4. Meningkatkan transparansi dalam pengadaan
Merek makanan dan minuman tidak hanya memperhatikan proses mereka sendiri untuk memastikan bahwa pemasok mereka mematuhi praktik yang etis dan berkelanjutan. Mereka berupaya untuk menawarkan lebih banyak transparansi, sehingga mereka dapat memperoleh bahan-bahan lokal yang lebih bertanggung jawab, dan memastikan perlakuan yang adil terhadap produsen makanan. Misalnya saja, minyak sawit sering dikaitkan dengan deforestasi dan pelanggaran terhadap masyarakat adat, sehingga perusahaan seperti Unilever mengambil langkah-langkah untuk meyakinkan konsumen mengenai sumber minyak sawit mereka.

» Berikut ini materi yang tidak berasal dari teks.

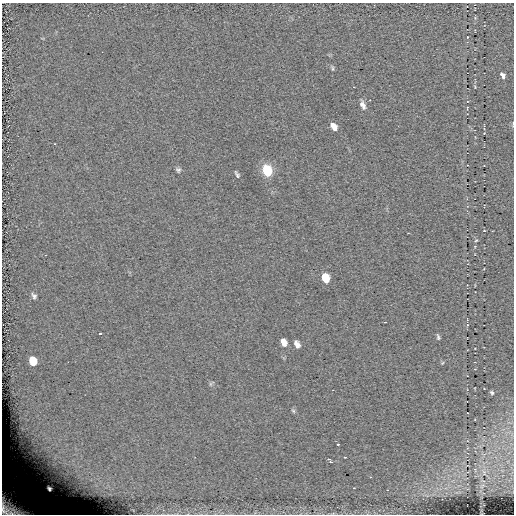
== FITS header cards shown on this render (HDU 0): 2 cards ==
NAXIS1  =                  512
NAXIS2  =                  512

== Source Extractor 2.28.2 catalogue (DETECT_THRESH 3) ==
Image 512 x 512 px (HDU 0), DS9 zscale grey, 1 PNG px = 1 image px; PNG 516 x 516 px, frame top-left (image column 1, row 512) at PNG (2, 3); no overlay
Background -3.73e-04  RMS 7.5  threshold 22.4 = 3 sigma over >= 5 px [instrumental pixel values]
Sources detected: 29; all 29 listed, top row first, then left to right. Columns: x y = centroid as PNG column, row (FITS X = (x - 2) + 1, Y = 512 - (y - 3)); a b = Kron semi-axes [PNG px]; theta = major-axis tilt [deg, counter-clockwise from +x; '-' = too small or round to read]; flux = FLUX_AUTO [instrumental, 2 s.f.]
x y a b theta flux
467 37 3 2 - 250
332 68 9 3 -85 790
502 75 6 4 -59 1700
363 105 11 6 -69 2500
513 124 7 2 -87 480
334 126 8 5 -52 4200
178 170 7 6 - 1100
267 170 12 9 -69 12000
237 174 8 4 -61 1000
484 231 3 2 - 270
476 240 5 3 - 460
325 278 8 6 -67 11000
34 296 7 5 -51 1300
467 325 4 2 - 410
100 334 3 2 - 690
438 337 7 3 -74 870
284 342 8 5 -68 3200
297 344 7 5 -62 2600
33 361 7 6 - 9200
442 363 6 3 70 480
211 384 9 4 49 830
492 393 4 3 - 690
293 411 6 5 - 810
338 444 3 2 - 930
345 457 3 2 - 430
330 461 6 3 -53 3000
49 488 5 4 - 1400
354 488 2 2 - 280
11 506 28 19 -34 37000
At the frame edge (FLAGS 8, measured only in part): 2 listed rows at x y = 513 124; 11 506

5. Proses yang lebih efisien di dalam pabrik
Peningkatan efisiensi di dalam pabrik proses, yang sejalan dengan konsep ekonomi sirkular, dapat menghemat sumber daya di bidang manufaktur makanan dan minuman. Misalnya, merek-merek memperkenalkan lebih banyak proses pertukaran energi dan beralih ke energi ramah lingkungan dan opsi energi terbarukan, termasuk solusi termal, pembangkitan di lokasi, penyimpanan, PPA, VPPA, offset, dan banyak lagi.

Proses lanjutan seperti daur ulang air limbah juga dapat membantu mengurangi konsumsi air. Ultrafiltrasi, osmosis balik, dan pengolahan air lainnya dapat mengurangi konsumsi air dalam pengoperasian minuman hingga 80% .

Pabrik juga berupaya mengoptimalkan efisiensi pabrik dengan menggunakan analisis prediktif untuk menjaga peralatan tetap dalam kondisi kerja terbaik; menerapkan optimalisasi produk dan proses untuk efisiensi sumber daya; merancang produk untuk siklus hidup melingkar sehingga dapat didaur ulang dan digunakan kembali; dan memanfaatkan limbah sebagai sumber daya.

Hal ini bergantung pada peningkatan peralatan dan sistem sehingga mereka dapat memanfaatkan data dan analisis untuk menemukan anomali yang dapat menunjukkan inefisiensi di dalam pabrik, sehingga memungkinkan penyelesaian lebih awal dan mencegah krisis agar tidak terjadi. Analisis generasi berikutnya juga membantu pabrik mengidentifikasi dan menerapkan peluang retrofit untuk meningkatkan intensitas energi dan air di sisi permintaan.

6. Dekarbonisasi rantai pasokan
Perusahaan makanan dan minuman melakukan dekarbonisasi operasional mereka secara end-to-end dengan mengalihkan armada ke transportasi rendah karbon, beralih ke teknologi rantai dingin rendah karbon, dan mengoptimalkan rute transit. Dengan transportasi yang lebih cerdas, produk dapat dikelompokkan ke dalam pengiriman individual yang lebih sedikit, sehingga memerlukan lebih sedikit energi.

Yang terakhir, meningkatkan sumber daya lokal untuk bahan mentah dan mendekatkan rantai pasokan akan membantu mengurangi jarak yang diperlukan untuk melakukan perjalanan sumber daya, dengan pengurangan penggunaan bahan bakar yang sepadan.